Erg lang hebben Chris en Herman niet gezocht; de naam, die steeds weer naar boven dreef, was die van de voor gestoord versleten Fokke. Dat werd een nogal pikante situatie als ze hem zouden vragen! Tenslotte had Chris jarenlang iedereen, ook wie het niet horen wilde, uitgebreid geïnformeerd over Fokkes slechte uitstraling. Inmiddels was in brede kringen bekend dat hij een deprimerende invloed had op het welzijn van kinderen. En ironisch genoeg werd het gelijk van Chris, zij het onbedoeld, bewezen door Fokke zelf: hij toonde zich inderdaad niet goed snik. Desgevraagd stemde hij namelijk in met vier weken zorgen voor de hele tent.

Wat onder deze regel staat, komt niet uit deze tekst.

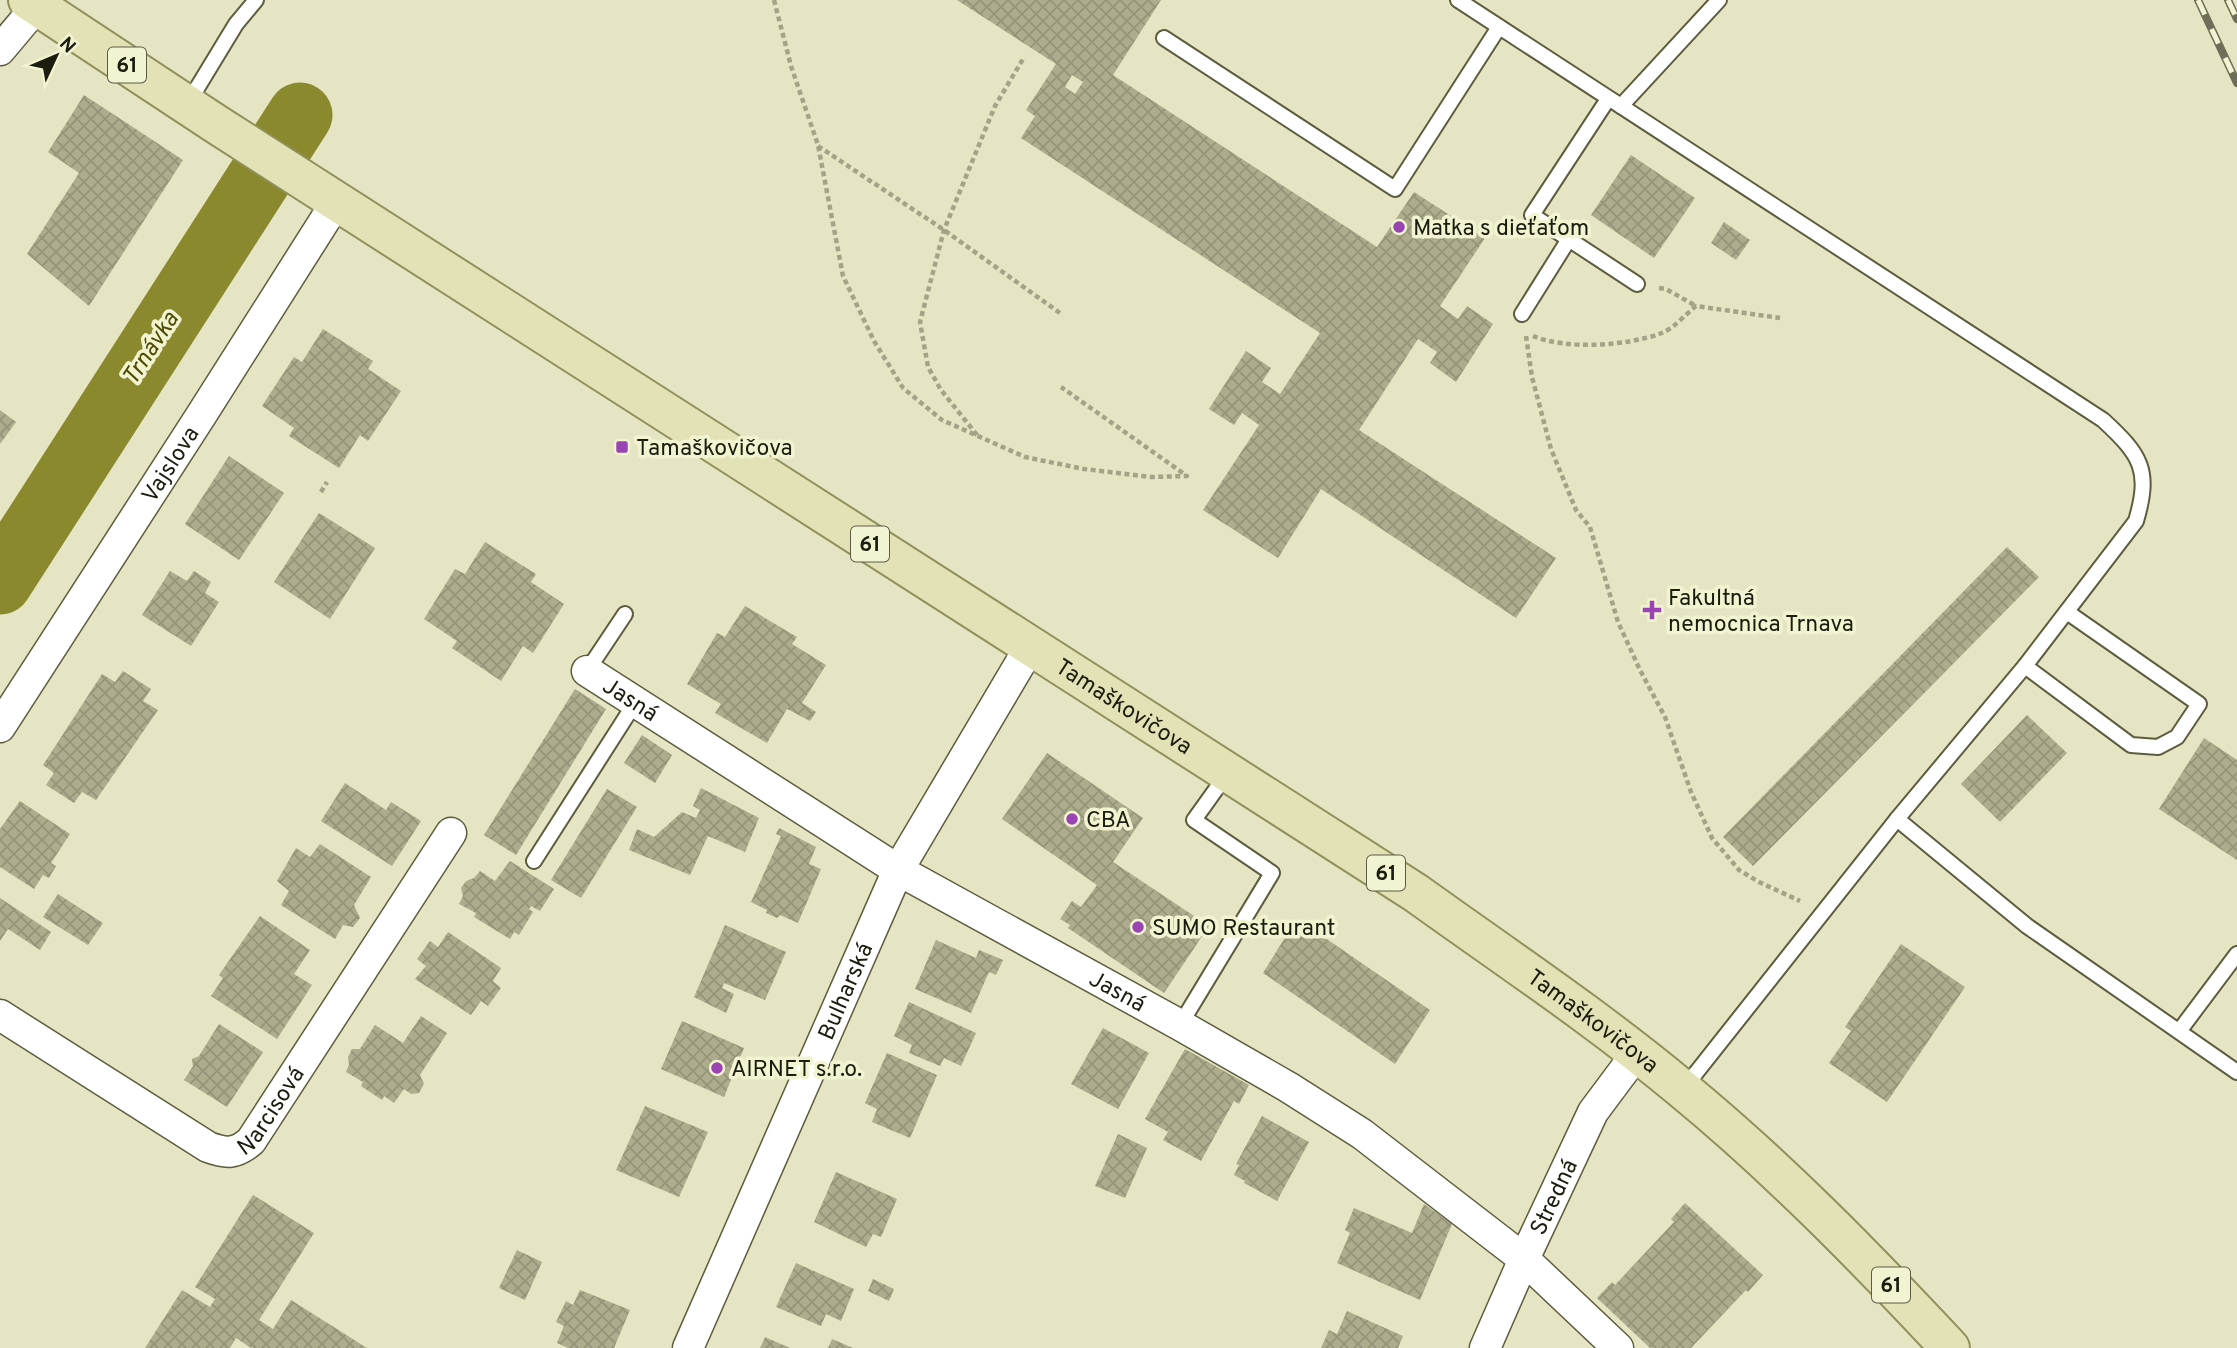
<svg xmlns="http://www.w3.org/2000/svg" width="2237" height="1348" font-family="Overpass,sans-serif">
	<defs>
		<pattern id="building-cross-hatch" width="8" height="8" patternUnits="userSpaceOnUse" patternTransform="scale(1.75)"><rect width="8" height="8" fill="#adad8d"/><path d="M0 0l8 8M0 8l8-8" fill="none" stroke="#949478"/></pattern>
	</defs>
	<rect width="100%" height="100%" fill="#e5e5c3"/>
	<g fill="none" stroke-linecap="round" stroke-linejoin="round">
		<polyline stroke="#8b892d" stroke-width="65" points="0,582 300,115"/>
	</g>
	<g fill="url(#building-cross-hatch)" fill-rule="evenodd">
		<path d="M957,0H1161L1113,75L1377,247L1414,192L1485,238L1440,306L1458,319L1467,306L1493,324L1456,382L1430,363L1437,352L1418,339L1359,430L1556,558L1516,618L1321,489L1278,558L1203,510L1259,425L1242,413L1234,425L1209,409L1246,351L1271,368L1262,382L1280,394L1320,333L1021,138L1035,116L1026,110L1056,64ZM1072,75L1083,82L1075,94L1065,87Z"/>
		<polygon points="84,95 183,160 89,306 27,254 79,173 48,152"/>
		<polygon points="1631,155 1695,198 1654,258 1591,215"/>
		<polygon points="1724,222 1750,240 1736,260 1711,243"/>
		<polygon points="323,329 373,361 368,369 401,391 368,441 360,435 339,468 289,436 294,428 262,406 294,357 302,362"/>
		<polygon points="0,410 16,422 0,444"/>
		<polygon points="229,456 284,493 239,560 185,524"/>
		<polygon points="319,513 375,548 330,619 274,582"/>
		<polygon points="485,542 536,574 531,582 564,604 533,653 523,646 501,681 452,648 457,641 424,619 455,569 465,574"/>
		<polygon points="2007,547 2039,577 1753,866 1723,837"/>
		<polygon points="170,571 187,581 194,571 211,582 205,593 219,602 191,646 142,615"/>
		<polygon points="745,606 797,637 792,644 826,665 802,703 816,712 810,721 787,709 767,743 715,713 721,704 687,684 717,633 725,637"/>
		<polygon points="123,671 151,689 143,701 158,710 96,800 82,792 74,803 46,785 54,773 43,765 102,674 115,682"/>
		<polygon points="575,689 606,709 516,855 484,835"/>
		<polygon points="2027,715 2067,753 2000,822 1961,784"/>
		<polygon points="642,735 672,755 655,783 624,763"/>
		<polygon points="2204,738 2237,760 2237,860 2159,809"/>
		<polygon points="1047,753 1143,818 1113,862 1209,926 1164,993 1068,928 1070,925 1060,919 1072,901 1081,907 1097,885 1002,819"/>
		<polygon points="345,783 386,810 391,802 421,821 392,866 321,821"/>
		<polygon points="701,788 759,818 745,852 708,836 690,875 629,850 637,829 654,837 682,812 696,818 700,810 693,806"/>
		<polygon points="607,789 637,807 581,898 551,880"/>
		<polygon points="20,801 70,834 51,863 56,866 49,878 43,875 34,889 0,867 0,829"/>
		<polygon points="779,828 816,847 809,864 821,869 798,923 780,915 777,918 766,913 767,910 751,902 781,836 776,834"/>
		<polygon points="320,844 371,877 354,905 360,918 353,927 343,925 335,939 281,905 289,891 277,881 296,848 310,857"/>
		<polygon points="510,861 554,889 540,911 531,906 529,909 533,912 519,935 514,932 510,939 474,917 476,913 459,904 463,896 461,888 466,881 474,878 480,871 495,881"/>
		<polygon points="58,894 103,923 88,945 43,917"/>
		<polygon points="0,898 51,932 40,950 8,929 0,941"/>
		<polygon points="260,916 310,950 294,974 312,985 277,1039 211,996 223,978 219,975"/>
		<polygon points="1299,920 1430,1010 1395,1064 1263,973 1294,923"/>
		<polygon points="725,925 786,952 765,1000 724,983 722,988 734,994 726,1013 694,997"/>
		<polygon points="448,932 501,968 493,981 501,988 488,1006 481,1001 471,1015 415,979 426,966 417,959 430,941 438,947"/>
		<polygon points="936,940 976,958 979,950 1003,960 996,975 989,972 971,1013 915,989"/>
		<polygon points="1901,944 1965,987 1887,1102 1829,1063 1851,1031 1845,1027"/>
		<polygon points="909,1002 976,1033 961,1066 944,1058 940,1066 909,1053 912,1045 894,1036"/>
		<polygon points="421,1016 447,1033 420,1075 424,1084 419,1093 411,1094 404,1089 394,1103 384,1096 382,1100 361,1086 363,1082 346,1072 349,1065 348,1057 352,1049 360,1049 375,1025 403,1043"/>
		<polygon points="682,1021 744,1048 724,1097 661,1069"/>
		<polygon points="219,1024 263,1052 227,1107 184,1080 193,1066 192,1059 199,1056"/>
		<polygon points="1103,1028 1149,1053 1118,1109 1071,1084"/>
		<polygon points="1185,1049 1249,1085 1239,1104 1234,1101 1201,1161 1163,1140 1168,1132 1145,1119"/>
		<polygon points="887,1053 937,1075 910,1138 872,1122 877,1109 865,1103"/>
		<polygon points="645,1106 708,1132 679,1197 616,1170"/>
		<polygon points="1262,1116 1309,1142 1277,1201 1244,1183 1245,1181 1234,1175 1239,1165 1236,1164"/>
		<polygon points="1118,1134 1147,1148 1125,1198 1095,1186"/>
		<polygon points="836,1172 897,1199 881,1237 873,1234 866,1247 814,1222"/>
		<polygon points="253,1195 314,1233 259,1320 273,1329 291,1300 367,1348 251,1348 236,1338 230,1348 145,1348 182,1290 210,1307 215,1299 195,1287"/>
		<polygon points="1685,1203 1763,1275 1748,1292 1746,1290 1691,1348 1650,1348 1597,1298 1612,1282 1615,1285 1674,1222 1671,1219"/>
		<polygon points="1424,1204 1452,1224 1420,1300 1337,1263 1350,1233 1345,1230 1354,1208 1412,1233"/>
		<polygon points="517,1250 542,1262 525,1300 499,1288"/>
		<polygon points="796,1263 854,1289 841,1321 826,1314 821,1326 776,1307"/>
		<polygon points="873,1279 894,1289 889,1301 868,1291"/>
		<polygon points="580,1290 630,1310 614,1348 568,1348 557,1343 564,1326 556,1322 566,1301 573,1305"/>
		<polygon points="1347,1311 1403,1336 1398,1348 1321,1348 1329,1330 1337,1334"/>
		<polygon points="765,1337 790,1348 760,1348"/>
		<polygon points="832,1339 853,1348 828,1348"/>
	</g>
	<g fill="none" stroke-linecap="round" stroke-linejoin="round">
		<g stroke="#5c5c3e" stroke-width="18">
			<g id="lane">
				<path d="M1458,0L2103,420C2141,455 2151,470 2136,521L2025,666L1897,819L1684,1088"/>
				<polyline points="1164,38 1395,189 1499,27"/>
				<polyline points="1608,99 1532,215 1637,284"/>
				<polyline points="188,103 236,24 256,0"/>
				<polyline points="1621,106 1719,0"/>
				<polyline points="1522,314 1569,239"/>
				<polyline points="2025,666 2131,745 2158,747 2177,737 2199,704 2067,612"/>
				<polyline points="587,671 625,614"/>
				<polyline points="1897,819 2027,926 2237,1072"/>
				<polyline points="534,861 635,703"/>
				<polyline points="1180,1025 1272,873 1194,820 1227,774"/>
				<polyline points="2180,1030 2237,954"/>
			</g>
		</g>
		<g stroke="#5c5c3e" stroke-width="33">
			<g id="street">
				<polyline points="0,50 37,6"/>
				<path id="s1" d="M587,671L898,870L1180,1025L1288,1087L1362,1134L1524,1259L1618,1348"/>
				<path id="s2" d="M0,727L202,414L337,201"/>
				<path id="s3" d="M0,1015L208,1147C227,1154 236,1154 251,1141L451,833"/>
				<path id="s4" d="M688,1348L898,870L1030,647"/>
				<path id="s5" d="M1485,1348L1524,1259L1593,1112L1637,1053"/>
			</g>
		</g>
		<g stroke="#90905c" stroke-width="42">
			<g id="primary">
				<path id="s6" d="M28,0L216,124L1416,893C1505,957 1597,1018 1682,1089C1778,1168 1865,1257 1950,1348"/>
			</g>
		</g>
		<g stroke="#a3a388" stroke-width="4.5" stroke-dasharray="5 3.5" stroke-linecap="butt">
			<polyline points="774,0 791,66 818,145 843,276 874,341 903,388 942,420 1025,457 1084,469 1151,477 1187,476 1061,387"/>
			<polyline points="818,146 944,230 1060,313"/>
			<polyline points="1659,288 1666,289 1696,306"/>
			<polyline points="1526,336 1532,377 1551,449 1576,510 1590,527 1618,622 1640,670 1665,717 1691,792 1712,838 1739,870 1759,882 1800,901"/>
			<path d="M1533,336C1567,350 1627,346 1662,333C1674,328 1686,314 1696,306L1780,318"/>
			<polyline points="977,435 941,390 928,367 920,322 944,230 995,106 1023,59"/>
			<polyline points="321,492 327,482"/>
		</g>
		<use href="#lane" stroke="#fff" stroke-width="14"/>
		<use href="#street" stroke="#fff" stroke-width="30"/>
		<use href="#primary" stroke="#e2e2b6" stroke-width="38"/>
		<g stroke="#6f6f59" stroke-width="8">
			<g id="rail">
				<polyline points="2198,0 2237,83"/>
				<polyline points="2228,0 2237,19"/>
			</g>
		</g>
		<use href="#rail" stroke="#f2f3d0" stroke-width="5" stroke-dasharray="16" stroke-linecap="butt"/>
	</g>
	<g fill="#9944b2" stroke="#f2f3d0" stroke-width="2.5">
		<circle cx="1399" cy="227" r="7"/>
		<rect x="615" y="440" width="14" height="14" rx="3.5"/>
		<path d="M1648.5 599.5h7v7h7v7h-7v7h-7v-7h-7v-7h7z"/>
		<circle cx="1072" cy="819" r="7"/>
		<circle cx="1138" cy="927" r="7"/>
		<circle cx="717" cy="1068" r="7"/>
	</g>
	<g text-anchor="middle" stroke-width="7" stroke-linejoin="round" paint-order="stroke">
		<g fill="#f2f3d0" stroke="#5c5c49" stroke-width="2">
			<rect x="108" y="47.5" width="38" height="35" rx="5"/>
			<rect x="851" y="526.5" width="38" height="35" rx="5"/>
			<rect x="1367" y="855.5" width="38" height="35" rx="5"/>
			<rect x="1872" y="1267.5" width="38" height="35" rx="5"/>
		</g>
		<g font-size="21" font-weight="bold" fill="#1c1c0f">
			<text x="127" y="72">61</text>
			<text x="870" y="551">61</text>
			<text x="1386" y="880">61</text>
			<text x="1891" y="1292">61</text>
		</g>
		<g font-size="23" fill="#1c1c0f" stroke="#f2f3d0" text-anchor="start">
			<text x="1413" y="235">Matka s dieťaťom</text>
			<text x="636" y="455">Tamaškovičova</text>
			<text x="1668" y="605">Fakultná<tspan x="1668" dy="26">nemocnica Trnava</tspan></text>
			<text x="1086" y="827">CBA</text>
			<text x="1152" y="935">SUMO Restaurant</text>
			<text x="731" y="1076">AIRNET s.r.o.</text>
		</g>
		<g font-size="23" fill="#1c1c0f" stroke="#f2f3d0">
			<text dy="8" stroke="none"><textPath href="#s2" startOffset="313">Vajslova</textPath></text>
			<text dy="8" stroke="none"><textPath href="#s1" startOffset="52">Jasná</textPath></text>
			<text dy="8" stroke="none"><textPath href="#s6" startOffset="1304">Tamaškovičova</textPath></text>
			<text dy="8" stroke="none"><textPath href="#s4" startOffset="390">Bulharská</textPath></text>
			<text dy="8" stroke="none"><textPath href="#s1" startOffset="620">Jasná</textPath></text>
			<text dy="8" stroke="none"><textPath href="#s6" startOffset="1869">Tamaškovičova</textPath></text>
			<text dy="8" stroke="none"><textPath href="#s3" startOffset="329">Narcisová</textPath></text>
			<text dy="8" stroke="none"><textPath href="#s5" startOffset="166">Stredná</textPath></text>
		</g>
		<g font-size="24" font-style="italic" fill="#4d4b02" stroke="#f2f3d0">
			<text transform="translate(150 348) rotate(-57)" y="8">Trnávka</text>
		</g>
	</g>
	<g transform="translate(56 56) rotate(46)" stroke="#f2f3d0" stroke-width="5" paint-order="stroke">
	<path d="M0-5L12 26L0 18L-12 26Z" fill="#1c1c0f"/>
	<text y="-10" font-size="19" font-weight="bold" text-anchor="middle" fill="#1c1c0f">N</text>
	</g>
</svg>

Om de spanning nog wat op te drijven, bracht hij - toen het zover was - zijn eigen hond (een maf loeder), een kookboek en twee snelkookpannen mee. De laatste attributen (minus de hond), omdat Chris al uitgebreid haar verwachting had uitgesproken dat het vier weken lang ontdooien van diepvriesmaaltijden zou worden. Vier weken een malloot laten oppassen… is dat geen staaltje inconsequentie?
In ieder geval is het een bizarre oefening in opportunisme.